Saint-Omer affirme son identité

Maire de Saint-Omer, François Decoster revient sur les défis et les ambitions de son territoire pour aujourd’hui et demain. Identité locale, attractivité économique, transition écologique, coopération européenne…décryptage des projets structurants engagés par la ville.

François Decoster, maire de Saint-Omer. © Lena Heleta
François Decoster, maire de Saint-Omer. © Lena Heleta

Maire de Saint-Omer, vice-président en charge de la culture à la Région et depuis le 1er février également conseiller spécial au cabinet du ministre délégué auprès du Premier ministre… pouvez-vous revenir sur votre parcours ?

Je suis un Audomarois depuis l'âge de trois jours, c'est ma ville. C’est ici que j’ai grandi, où je suis allé à l’école, où je vis. Très tôt, je me suis engagé dans la vie locale, d’abord au sein d’associations. Puis, en 1995, le maire de l’époque, Jean-Jacques Delvaux, m’a proposé d’intégrer sa liste. J’étais alors le benjamin de l’équipe. En 1997, je suis entré au conseil municipal, et en 2001, je suis devenu adjoint, chargé notamment des finances, du développement économique, du tourisme et du commerce. Mais en 2008, Jean-Jacques Delvaux a été battu alors qu’il se présentait pour un cinquième mandat. Alors dans l’opposition, nous avons pris le temps de bâtir un projet pour la ville.

À cette époque, entre 2008 et 2014, nous constations un déclin : la population baissait, le logement, l’attractivité et l’animation devenaient des sujets préoccupants. En 2014, avec une équipe mêlant compagnons de route de Jean-Jacques Delvaux et une nouvelle génération, nous avons mené une campagne de proximité, en lien direct avec les Audomaroises et Audomarois. Depuis, nous mettons en œuvre notre projet, ajusté en 2020, pour redonner à Saint-Omer son attractivité.

Consigne 1 >>
D'après l'entretien sur Saint-Omer, en quelle année François Decoster est-il devenu adjoint ?
Consigne 2 >>
Recopiez mot pour mot tout ce qui va de « Maire de Saint-Omer, François » jusqu'à « par la ville. » dans l'entretien sur Saint-Omer.
Consigne 3 >>
Pour chacune des affirmations suivantes, indiquez si l'entretien sur Saint-Omer la confirme, en répondant par oui ou par non et en citant les mots du texte qui tranchent.
(a) François Decoster est entré au conseil municipal en 1997.
(b) Jean-Jacques Delvaux a remporté l'élection de 2008.
(c) Le projet de l'équipe municipale a été ajusté en 2020.

Matériel fourni >>
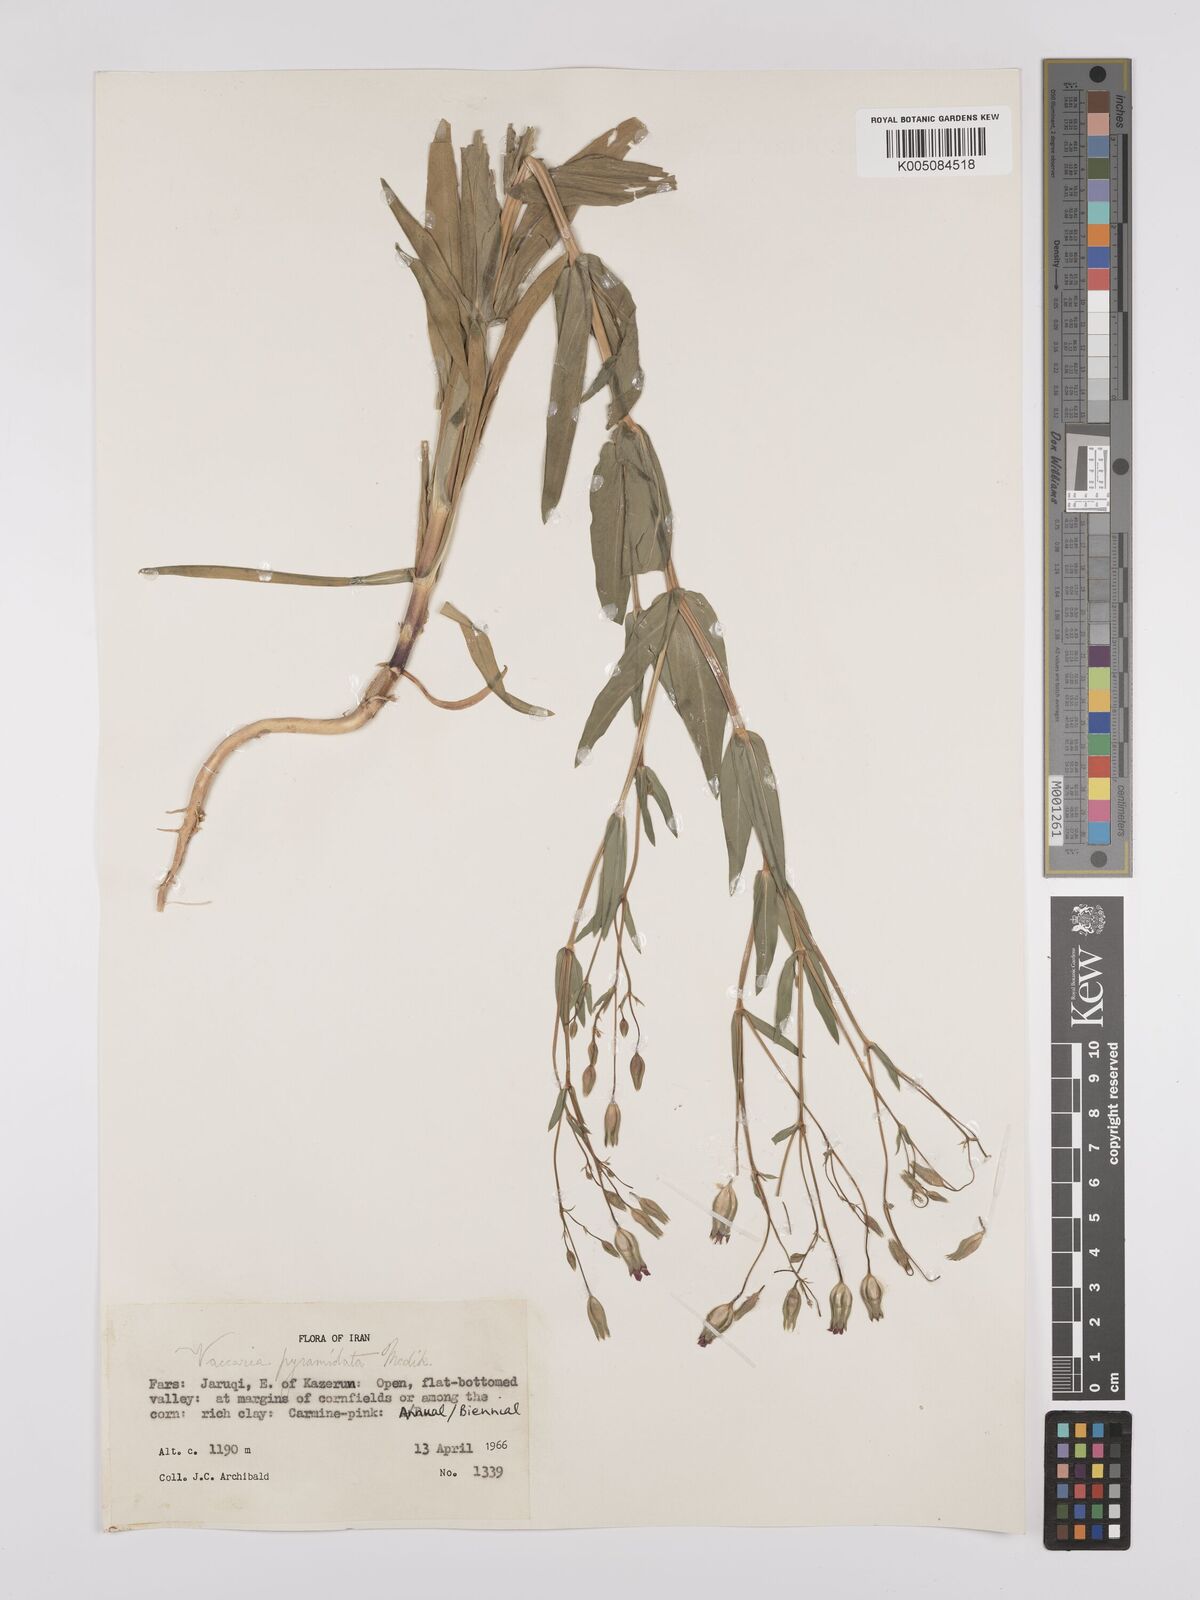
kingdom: Plantae
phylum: Tracheophyta
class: Magnoliopsida
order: Caryophyllales
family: Caryophyllaceae
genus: Gypsophila
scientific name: Gypsophila vaccaria
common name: Cow soapwort
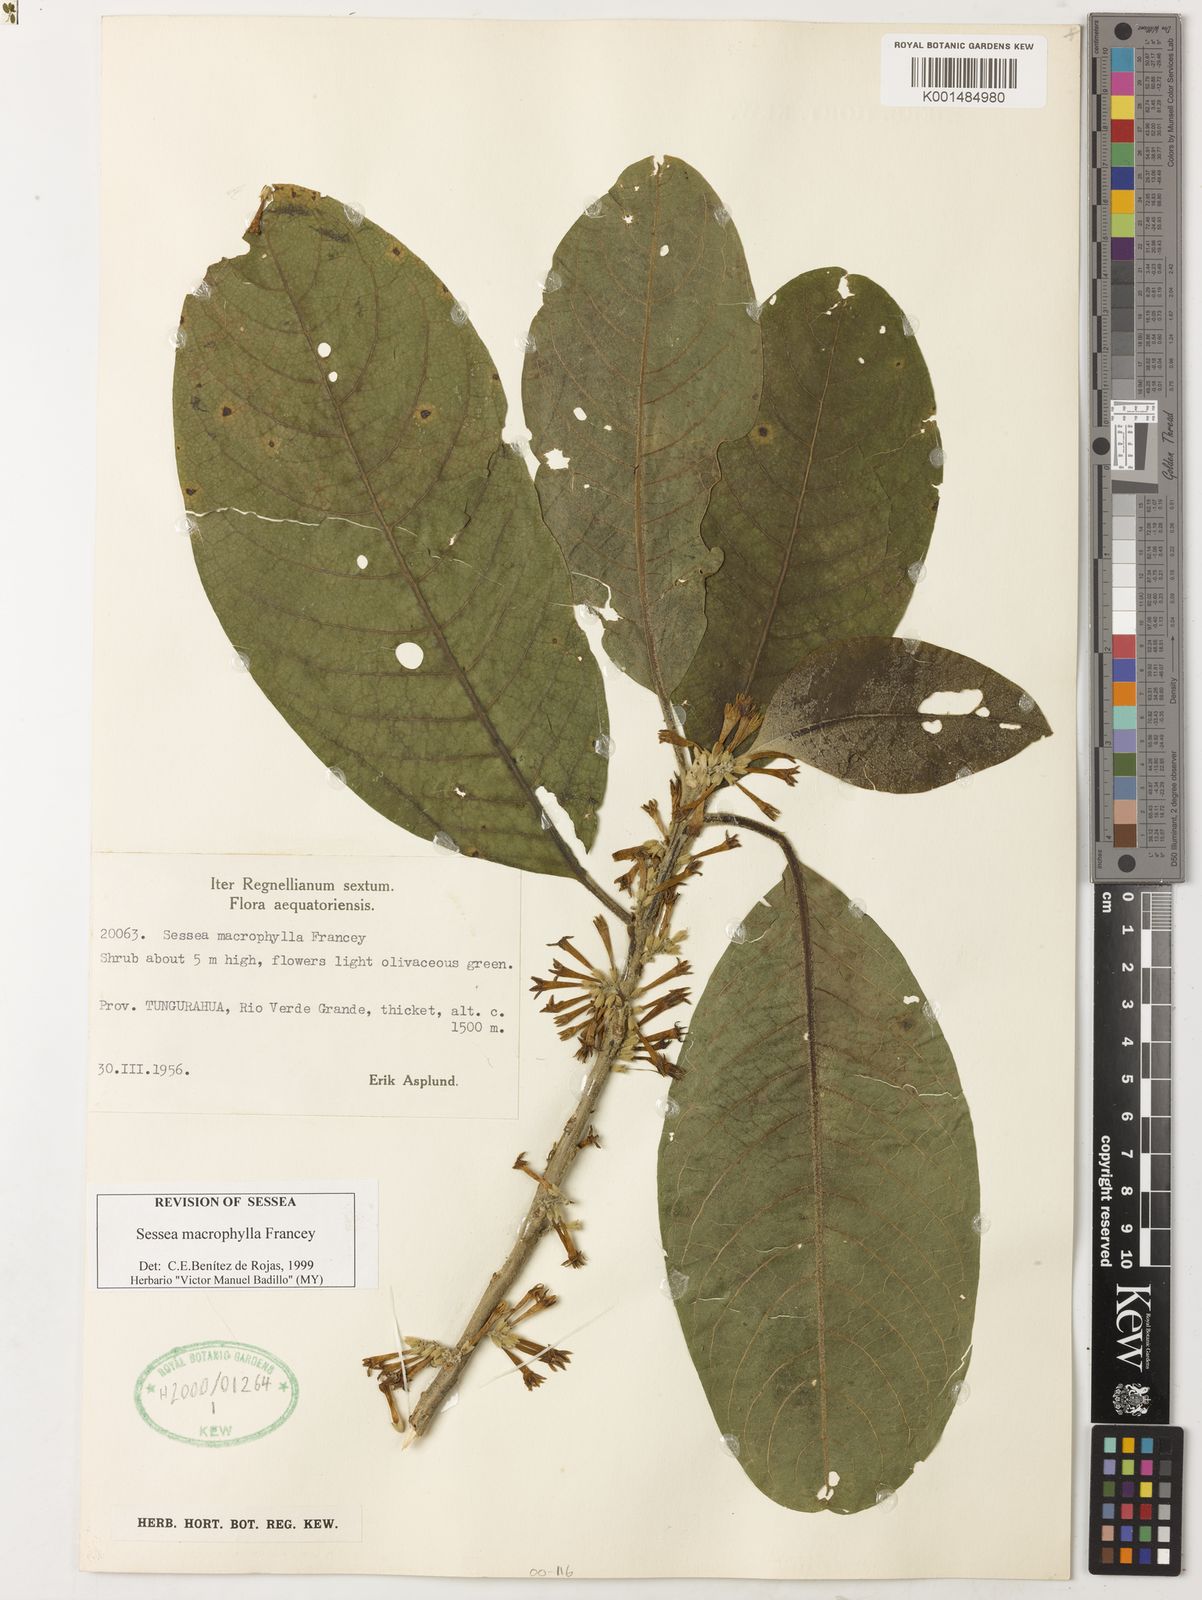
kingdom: Plantae
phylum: Tracheophyta
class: Magnoliopsida
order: Solanales
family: Solanaceae
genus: Sessea
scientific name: Sessea macrophylla
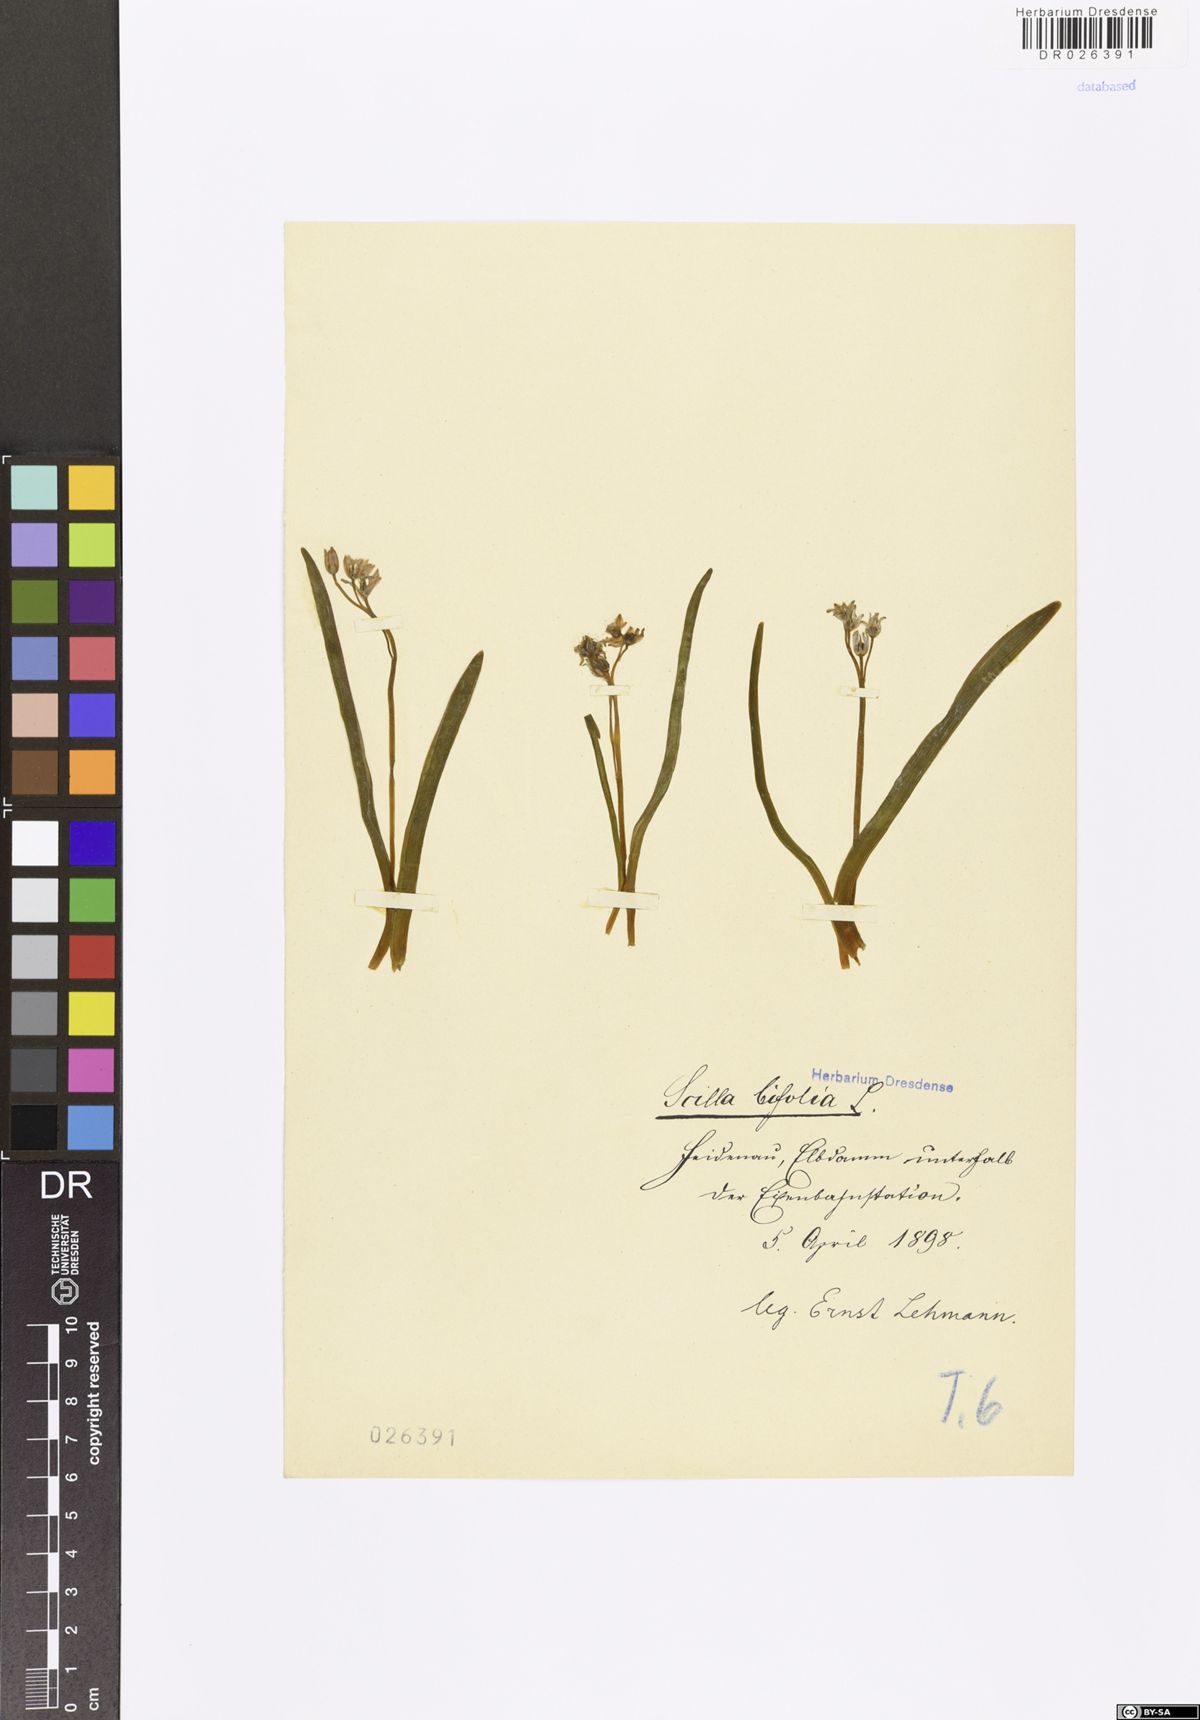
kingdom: Plantae
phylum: Tracheophyta
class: Liliopsida
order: Asparagales
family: Asparagaceae
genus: Scilla
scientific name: Scilla vindobonensis
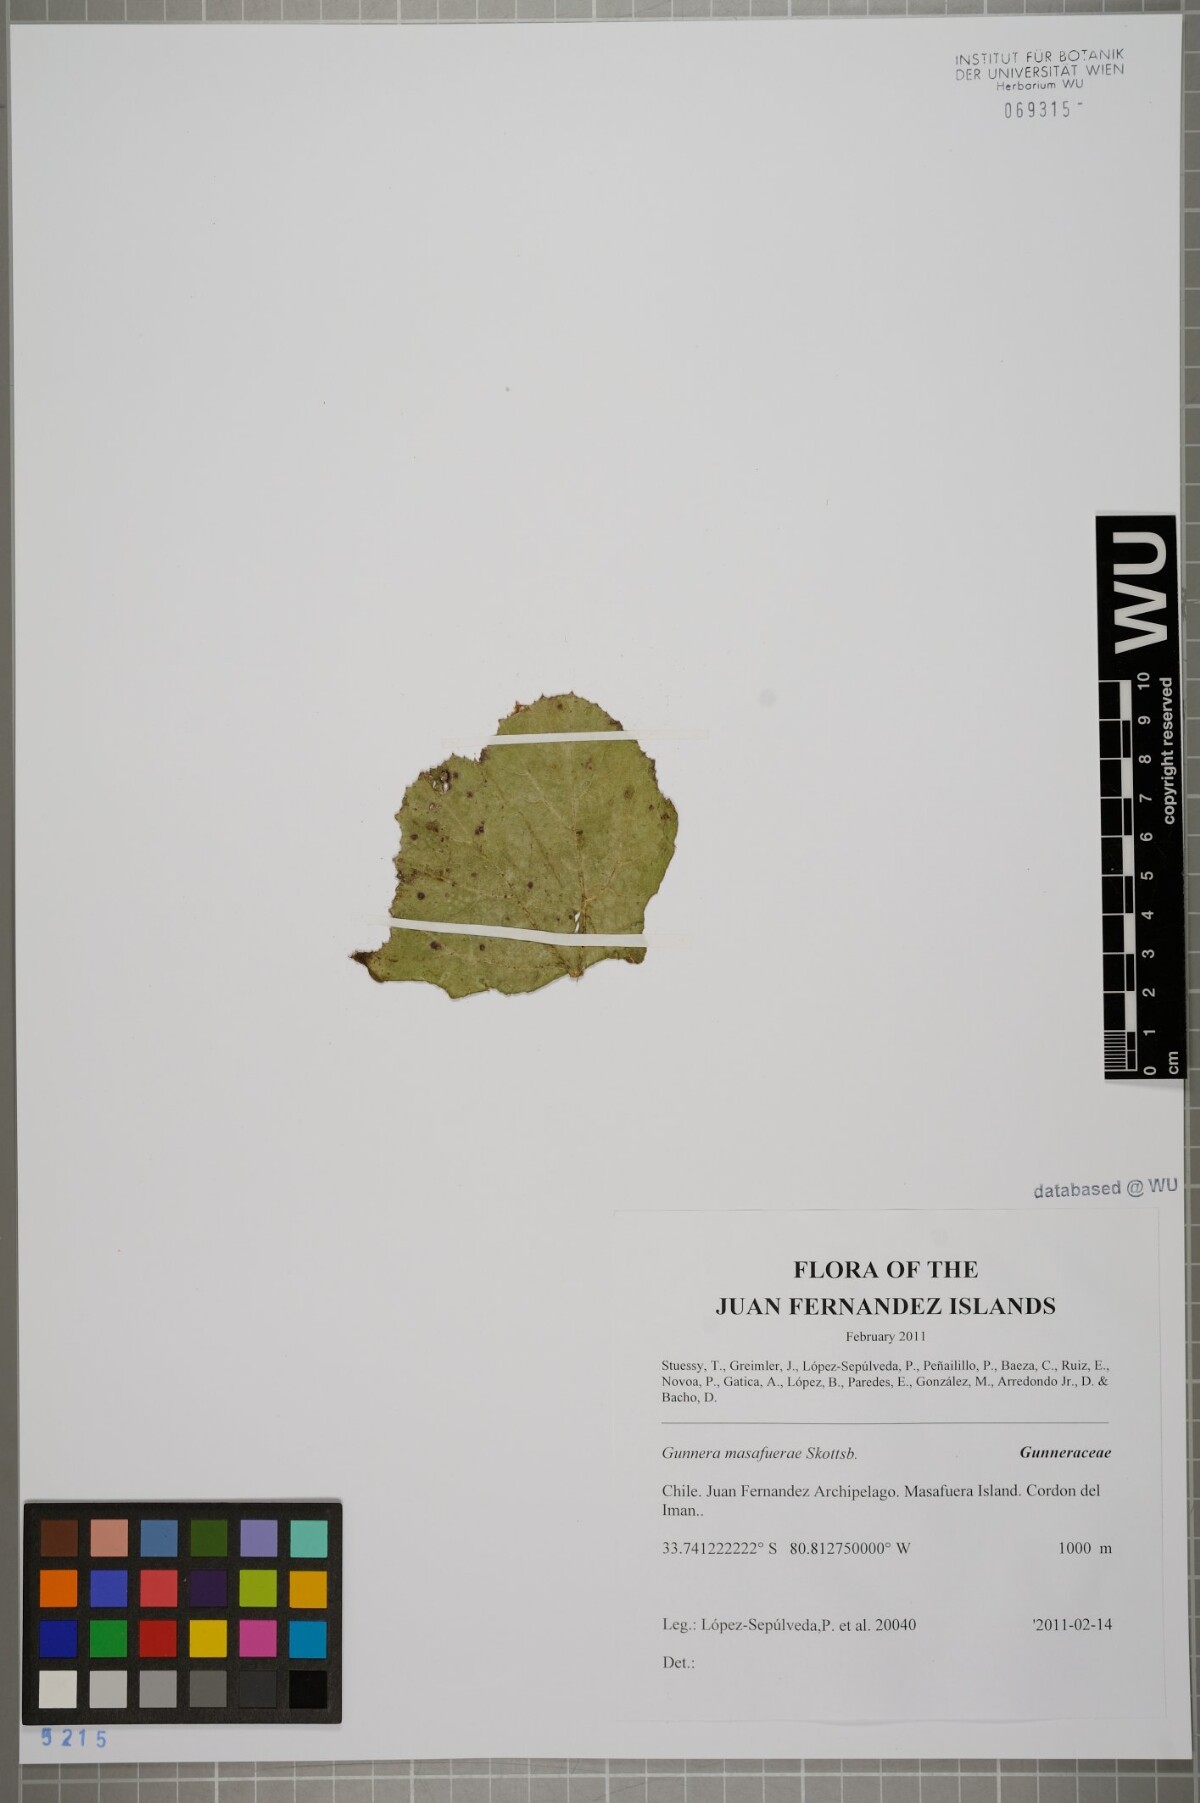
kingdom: Plantae
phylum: Tracheophyta
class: Magnoliopsida
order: Gunnerales
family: Gunneraceae
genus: Gunnera
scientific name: Gunnera masafuerae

Réponse 1 >>
En 2001.

Réponse 2 >>
Maire de Saint-Omer, François Decoster revient sur les défis et les ambitions de son territoire pour aujourd’hui et demain. Identité locale, attractivité économique, transition écologique, coopération européenne…décryptage des projets structurants engagés par la ville.

Réponse 3 >>
(a) Oui : « En 1997, je suis entré au conseil municipal ».
(b) Non : « en 2008, Jean-Jacques Delvaux a été battu ».
(c) Oui : « notre projet, ajusté en 2020 ».